[Change listing data]
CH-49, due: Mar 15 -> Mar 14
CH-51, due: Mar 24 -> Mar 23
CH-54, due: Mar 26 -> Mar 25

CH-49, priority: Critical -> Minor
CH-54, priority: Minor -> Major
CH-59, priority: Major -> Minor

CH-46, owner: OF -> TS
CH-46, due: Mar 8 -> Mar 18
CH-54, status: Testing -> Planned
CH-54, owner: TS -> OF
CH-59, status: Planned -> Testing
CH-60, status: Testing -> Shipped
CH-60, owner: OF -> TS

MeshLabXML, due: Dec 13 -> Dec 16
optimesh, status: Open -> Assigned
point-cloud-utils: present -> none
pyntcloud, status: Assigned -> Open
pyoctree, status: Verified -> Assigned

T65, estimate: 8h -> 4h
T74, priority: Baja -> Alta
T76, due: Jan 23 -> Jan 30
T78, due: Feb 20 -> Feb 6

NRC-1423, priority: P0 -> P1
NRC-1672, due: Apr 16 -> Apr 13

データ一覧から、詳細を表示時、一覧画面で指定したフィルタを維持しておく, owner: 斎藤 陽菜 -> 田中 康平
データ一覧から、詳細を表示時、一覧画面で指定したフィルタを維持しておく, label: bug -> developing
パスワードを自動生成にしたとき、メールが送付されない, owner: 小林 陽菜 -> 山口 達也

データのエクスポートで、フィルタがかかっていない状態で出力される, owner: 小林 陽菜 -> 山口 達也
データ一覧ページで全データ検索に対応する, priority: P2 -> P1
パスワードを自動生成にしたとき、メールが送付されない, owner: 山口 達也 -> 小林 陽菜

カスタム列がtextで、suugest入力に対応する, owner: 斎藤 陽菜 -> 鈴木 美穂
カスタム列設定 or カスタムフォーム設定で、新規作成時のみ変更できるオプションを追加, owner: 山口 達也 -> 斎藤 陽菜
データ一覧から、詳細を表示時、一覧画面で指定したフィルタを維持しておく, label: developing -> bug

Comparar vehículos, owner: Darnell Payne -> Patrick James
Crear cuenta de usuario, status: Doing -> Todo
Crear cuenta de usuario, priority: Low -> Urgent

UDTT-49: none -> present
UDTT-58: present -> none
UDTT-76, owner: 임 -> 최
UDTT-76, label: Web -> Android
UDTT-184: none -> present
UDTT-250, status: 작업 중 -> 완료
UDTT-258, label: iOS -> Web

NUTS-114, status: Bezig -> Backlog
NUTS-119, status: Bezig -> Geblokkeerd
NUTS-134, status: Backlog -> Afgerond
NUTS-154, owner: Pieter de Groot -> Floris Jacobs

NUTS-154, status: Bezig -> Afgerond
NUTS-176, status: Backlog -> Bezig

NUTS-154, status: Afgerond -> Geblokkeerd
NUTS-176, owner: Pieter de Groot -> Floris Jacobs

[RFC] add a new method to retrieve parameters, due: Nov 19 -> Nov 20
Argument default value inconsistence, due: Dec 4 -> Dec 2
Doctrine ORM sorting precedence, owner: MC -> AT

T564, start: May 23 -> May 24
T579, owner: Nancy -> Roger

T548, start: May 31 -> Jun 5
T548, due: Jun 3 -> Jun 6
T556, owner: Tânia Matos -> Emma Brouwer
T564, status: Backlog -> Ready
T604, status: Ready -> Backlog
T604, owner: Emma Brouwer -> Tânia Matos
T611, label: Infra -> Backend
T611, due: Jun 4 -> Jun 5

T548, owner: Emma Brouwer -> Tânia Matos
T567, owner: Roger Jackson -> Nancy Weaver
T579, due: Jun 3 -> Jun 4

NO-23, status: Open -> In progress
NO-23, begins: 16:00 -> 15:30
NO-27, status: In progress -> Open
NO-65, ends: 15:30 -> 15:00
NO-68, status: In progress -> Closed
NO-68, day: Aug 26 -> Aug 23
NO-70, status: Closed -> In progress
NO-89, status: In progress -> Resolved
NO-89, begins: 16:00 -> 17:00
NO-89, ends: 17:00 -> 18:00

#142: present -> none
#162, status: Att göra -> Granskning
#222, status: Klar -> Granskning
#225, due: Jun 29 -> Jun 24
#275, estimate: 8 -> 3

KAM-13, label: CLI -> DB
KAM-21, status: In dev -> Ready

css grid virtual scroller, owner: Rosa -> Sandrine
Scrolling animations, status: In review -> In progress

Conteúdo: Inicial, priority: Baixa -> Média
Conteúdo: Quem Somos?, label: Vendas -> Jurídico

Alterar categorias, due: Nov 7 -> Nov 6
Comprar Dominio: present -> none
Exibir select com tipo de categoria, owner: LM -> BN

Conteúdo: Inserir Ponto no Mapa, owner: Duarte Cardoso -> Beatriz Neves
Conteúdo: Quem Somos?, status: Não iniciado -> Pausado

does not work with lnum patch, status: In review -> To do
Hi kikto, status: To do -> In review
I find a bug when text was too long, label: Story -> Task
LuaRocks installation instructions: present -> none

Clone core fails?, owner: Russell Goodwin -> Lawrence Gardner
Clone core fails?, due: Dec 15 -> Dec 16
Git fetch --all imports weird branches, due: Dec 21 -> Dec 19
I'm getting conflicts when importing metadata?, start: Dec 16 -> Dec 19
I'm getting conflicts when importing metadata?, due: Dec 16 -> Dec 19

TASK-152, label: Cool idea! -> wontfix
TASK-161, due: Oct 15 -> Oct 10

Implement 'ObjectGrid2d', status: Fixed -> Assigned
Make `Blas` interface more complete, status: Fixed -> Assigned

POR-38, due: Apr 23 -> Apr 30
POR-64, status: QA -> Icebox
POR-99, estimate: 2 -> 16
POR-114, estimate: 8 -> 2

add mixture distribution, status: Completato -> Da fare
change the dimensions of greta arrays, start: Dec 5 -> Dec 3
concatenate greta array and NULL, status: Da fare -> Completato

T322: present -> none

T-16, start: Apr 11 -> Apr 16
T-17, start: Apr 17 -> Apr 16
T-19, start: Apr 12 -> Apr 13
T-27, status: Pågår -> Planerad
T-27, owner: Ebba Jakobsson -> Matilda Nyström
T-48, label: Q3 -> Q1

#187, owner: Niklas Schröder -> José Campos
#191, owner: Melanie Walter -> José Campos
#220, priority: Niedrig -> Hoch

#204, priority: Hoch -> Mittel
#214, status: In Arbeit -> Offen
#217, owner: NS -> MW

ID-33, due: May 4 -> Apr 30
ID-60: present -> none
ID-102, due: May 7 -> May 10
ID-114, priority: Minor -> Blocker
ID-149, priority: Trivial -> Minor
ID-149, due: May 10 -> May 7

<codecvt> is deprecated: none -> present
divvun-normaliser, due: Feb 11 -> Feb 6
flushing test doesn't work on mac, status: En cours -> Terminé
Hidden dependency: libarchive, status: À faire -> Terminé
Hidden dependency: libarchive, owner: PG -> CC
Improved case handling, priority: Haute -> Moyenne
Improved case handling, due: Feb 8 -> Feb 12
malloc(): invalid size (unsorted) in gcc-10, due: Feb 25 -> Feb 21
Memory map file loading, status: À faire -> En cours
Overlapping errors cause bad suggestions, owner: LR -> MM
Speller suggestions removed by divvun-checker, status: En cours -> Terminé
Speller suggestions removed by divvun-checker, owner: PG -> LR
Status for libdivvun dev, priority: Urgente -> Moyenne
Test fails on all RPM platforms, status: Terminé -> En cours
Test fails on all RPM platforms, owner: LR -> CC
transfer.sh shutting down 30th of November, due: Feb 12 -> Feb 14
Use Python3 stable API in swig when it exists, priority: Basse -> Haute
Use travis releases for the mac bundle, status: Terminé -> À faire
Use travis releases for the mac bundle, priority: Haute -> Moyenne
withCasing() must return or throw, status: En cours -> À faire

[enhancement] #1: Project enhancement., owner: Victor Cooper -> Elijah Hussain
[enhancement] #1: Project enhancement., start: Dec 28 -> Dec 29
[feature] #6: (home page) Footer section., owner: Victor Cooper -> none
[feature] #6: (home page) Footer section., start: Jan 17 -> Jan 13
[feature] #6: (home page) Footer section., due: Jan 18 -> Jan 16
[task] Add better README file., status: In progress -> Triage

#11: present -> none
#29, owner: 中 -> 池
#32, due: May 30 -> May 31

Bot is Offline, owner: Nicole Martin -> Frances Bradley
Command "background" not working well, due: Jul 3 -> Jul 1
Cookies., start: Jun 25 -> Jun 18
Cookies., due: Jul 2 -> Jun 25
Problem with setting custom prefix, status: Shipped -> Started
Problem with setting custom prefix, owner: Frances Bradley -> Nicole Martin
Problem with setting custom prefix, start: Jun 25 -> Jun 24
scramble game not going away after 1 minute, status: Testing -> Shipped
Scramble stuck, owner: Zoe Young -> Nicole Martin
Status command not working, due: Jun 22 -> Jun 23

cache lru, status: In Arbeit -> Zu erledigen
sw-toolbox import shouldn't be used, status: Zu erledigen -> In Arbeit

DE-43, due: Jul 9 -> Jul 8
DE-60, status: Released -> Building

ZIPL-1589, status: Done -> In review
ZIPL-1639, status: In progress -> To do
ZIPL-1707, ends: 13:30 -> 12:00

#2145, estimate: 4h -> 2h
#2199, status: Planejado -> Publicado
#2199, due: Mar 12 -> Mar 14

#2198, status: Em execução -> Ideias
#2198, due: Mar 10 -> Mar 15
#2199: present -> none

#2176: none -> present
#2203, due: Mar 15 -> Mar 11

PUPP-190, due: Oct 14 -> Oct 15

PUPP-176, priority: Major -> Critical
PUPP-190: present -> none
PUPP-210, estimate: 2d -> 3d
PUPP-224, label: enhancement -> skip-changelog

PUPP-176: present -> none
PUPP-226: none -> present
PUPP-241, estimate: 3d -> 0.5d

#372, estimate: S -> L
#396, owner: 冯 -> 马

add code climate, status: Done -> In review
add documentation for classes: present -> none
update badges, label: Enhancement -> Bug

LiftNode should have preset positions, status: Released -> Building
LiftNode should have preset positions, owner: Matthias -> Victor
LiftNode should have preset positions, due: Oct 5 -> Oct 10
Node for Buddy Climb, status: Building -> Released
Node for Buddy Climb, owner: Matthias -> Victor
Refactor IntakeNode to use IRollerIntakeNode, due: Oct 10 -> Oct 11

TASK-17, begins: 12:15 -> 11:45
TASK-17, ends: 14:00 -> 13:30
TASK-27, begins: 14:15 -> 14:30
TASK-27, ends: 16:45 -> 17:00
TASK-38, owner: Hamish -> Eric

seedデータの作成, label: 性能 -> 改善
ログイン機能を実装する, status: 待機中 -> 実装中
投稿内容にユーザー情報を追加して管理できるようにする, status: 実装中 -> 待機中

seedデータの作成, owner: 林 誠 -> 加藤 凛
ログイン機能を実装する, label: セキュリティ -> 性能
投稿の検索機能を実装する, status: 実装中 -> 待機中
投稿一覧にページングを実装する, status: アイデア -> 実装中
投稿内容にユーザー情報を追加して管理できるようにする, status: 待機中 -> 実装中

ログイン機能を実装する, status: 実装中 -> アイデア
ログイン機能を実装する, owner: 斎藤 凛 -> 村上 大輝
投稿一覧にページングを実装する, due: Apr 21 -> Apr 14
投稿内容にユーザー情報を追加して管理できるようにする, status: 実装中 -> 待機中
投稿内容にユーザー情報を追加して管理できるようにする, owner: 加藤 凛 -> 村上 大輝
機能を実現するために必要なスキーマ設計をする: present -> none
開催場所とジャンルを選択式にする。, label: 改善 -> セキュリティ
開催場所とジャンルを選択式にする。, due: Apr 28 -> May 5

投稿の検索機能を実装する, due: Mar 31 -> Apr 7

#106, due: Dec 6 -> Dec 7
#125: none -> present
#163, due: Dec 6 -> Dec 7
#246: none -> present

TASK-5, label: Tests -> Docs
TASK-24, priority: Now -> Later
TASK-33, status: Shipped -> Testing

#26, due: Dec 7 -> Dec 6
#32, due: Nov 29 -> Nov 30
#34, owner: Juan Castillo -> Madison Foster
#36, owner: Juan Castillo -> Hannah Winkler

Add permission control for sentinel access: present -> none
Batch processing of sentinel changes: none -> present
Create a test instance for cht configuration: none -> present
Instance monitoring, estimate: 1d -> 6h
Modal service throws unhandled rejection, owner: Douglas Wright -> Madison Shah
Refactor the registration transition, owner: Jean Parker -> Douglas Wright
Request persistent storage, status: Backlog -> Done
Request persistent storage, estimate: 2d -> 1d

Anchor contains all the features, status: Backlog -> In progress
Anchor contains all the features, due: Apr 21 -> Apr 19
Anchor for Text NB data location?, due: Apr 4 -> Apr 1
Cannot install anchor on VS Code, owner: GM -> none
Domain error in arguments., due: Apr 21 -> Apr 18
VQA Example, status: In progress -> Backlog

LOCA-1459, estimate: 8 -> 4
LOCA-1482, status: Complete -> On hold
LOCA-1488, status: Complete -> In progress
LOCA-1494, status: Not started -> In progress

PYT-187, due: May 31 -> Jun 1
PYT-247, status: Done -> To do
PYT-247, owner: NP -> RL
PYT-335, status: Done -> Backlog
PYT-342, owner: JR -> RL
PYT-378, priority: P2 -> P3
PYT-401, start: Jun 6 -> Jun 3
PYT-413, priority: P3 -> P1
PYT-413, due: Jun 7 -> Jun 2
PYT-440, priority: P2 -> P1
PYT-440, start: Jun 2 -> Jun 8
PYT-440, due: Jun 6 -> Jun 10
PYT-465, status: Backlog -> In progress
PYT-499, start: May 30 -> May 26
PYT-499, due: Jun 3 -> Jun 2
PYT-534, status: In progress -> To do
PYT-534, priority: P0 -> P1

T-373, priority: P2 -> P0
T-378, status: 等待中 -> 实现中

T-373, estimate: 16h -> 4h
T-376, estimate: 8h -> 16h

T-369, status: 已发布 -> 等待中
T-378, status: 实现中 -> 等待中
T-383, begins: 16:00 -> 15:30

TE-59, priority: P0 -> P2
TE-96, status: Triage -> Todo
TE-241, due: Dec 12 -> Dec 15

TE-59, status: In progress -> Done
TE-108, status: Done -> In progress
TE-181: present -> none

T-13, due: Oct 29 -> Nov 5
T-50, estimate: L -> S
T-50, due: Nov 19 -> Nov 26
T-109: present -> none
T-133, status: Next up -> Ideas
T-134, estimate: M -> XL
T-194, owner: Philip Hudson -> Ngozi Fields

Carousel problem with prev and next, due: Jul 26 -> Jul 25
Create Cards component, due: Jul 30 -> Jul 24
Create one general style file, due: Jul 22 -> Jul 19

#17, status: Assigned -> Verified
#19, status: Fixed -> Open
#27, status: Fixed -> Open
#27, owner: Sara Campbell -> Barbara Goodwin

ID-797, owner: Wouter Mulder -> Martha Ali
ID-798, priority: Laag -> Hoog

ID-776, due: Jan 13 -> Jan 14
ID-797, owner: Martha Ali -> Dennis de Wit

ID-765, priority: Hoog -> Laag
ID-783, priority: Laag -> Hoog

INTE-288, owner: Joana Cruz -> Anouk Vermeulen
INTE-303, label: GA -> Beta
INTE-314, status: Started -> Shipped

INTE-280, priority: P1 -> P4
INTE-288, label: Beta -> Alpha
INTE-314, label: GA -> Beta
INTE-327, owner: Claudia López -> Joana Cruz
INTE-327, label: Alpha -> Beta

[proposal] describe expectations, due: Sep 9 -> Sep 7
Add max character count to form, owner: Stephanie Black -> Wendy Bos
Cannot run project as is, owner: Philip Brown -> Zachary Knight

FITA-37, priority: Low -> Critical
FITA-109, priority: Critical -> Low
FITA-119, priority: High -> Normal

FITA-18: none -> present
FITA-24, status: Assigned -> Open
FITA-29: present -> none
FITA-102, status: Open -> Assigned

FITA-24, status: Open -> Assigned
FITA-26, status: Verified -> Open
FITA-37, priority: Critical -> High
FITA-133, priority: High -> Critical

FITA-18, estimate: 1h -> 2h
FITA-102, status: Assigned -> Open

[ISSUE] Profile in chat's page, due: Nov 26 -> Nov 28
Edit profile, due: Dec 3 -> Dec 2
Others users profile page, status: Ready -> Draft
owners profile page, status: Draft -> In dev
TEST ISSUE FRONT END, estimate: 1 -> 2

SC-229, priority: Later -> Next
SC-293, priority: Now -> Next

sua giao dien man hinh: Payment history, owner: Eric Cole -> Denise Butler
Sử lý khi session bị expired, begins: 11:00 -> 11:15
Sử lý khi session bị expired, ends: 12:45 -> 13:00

[What the task asks] In the entries above, one line contains "PYT-440, start: Jun 2 -> Jun 8" and another contains "TE-241, due: Dec 12 -> Dec 15". Reproduce exactly those two lines and the lines between them, nothing else.

[Answer to this problem]
PYT-440, start: Jun 2 -> Jun 8
PYT-440, due: Jun 6 -> Jun 10
PYT-465, status: Backlog -> In progress
PYT-499, start: May 30 -> May 26
PYT-499, due: Jun 3 -> Jun 2
PYT-534, status: In progress -> To do
PYT-534, priority: P0 -> P1

T-373, priority: P2 -> P0
T-378, status: 等待中 -> 实现中

T-373, estimate: 16h -> 4h
T-376, estimate: 8h -> 16h

T-369, status: 已发布 -> 等待中
T-378, status: 实现中 -> 等待中
T-383, begins: 16:00 -> 15:30

TE-59, priority: P0 -> P2
TE-96, status: Triage -> Todo
TE-241, due: Dec 12 -> Dec 15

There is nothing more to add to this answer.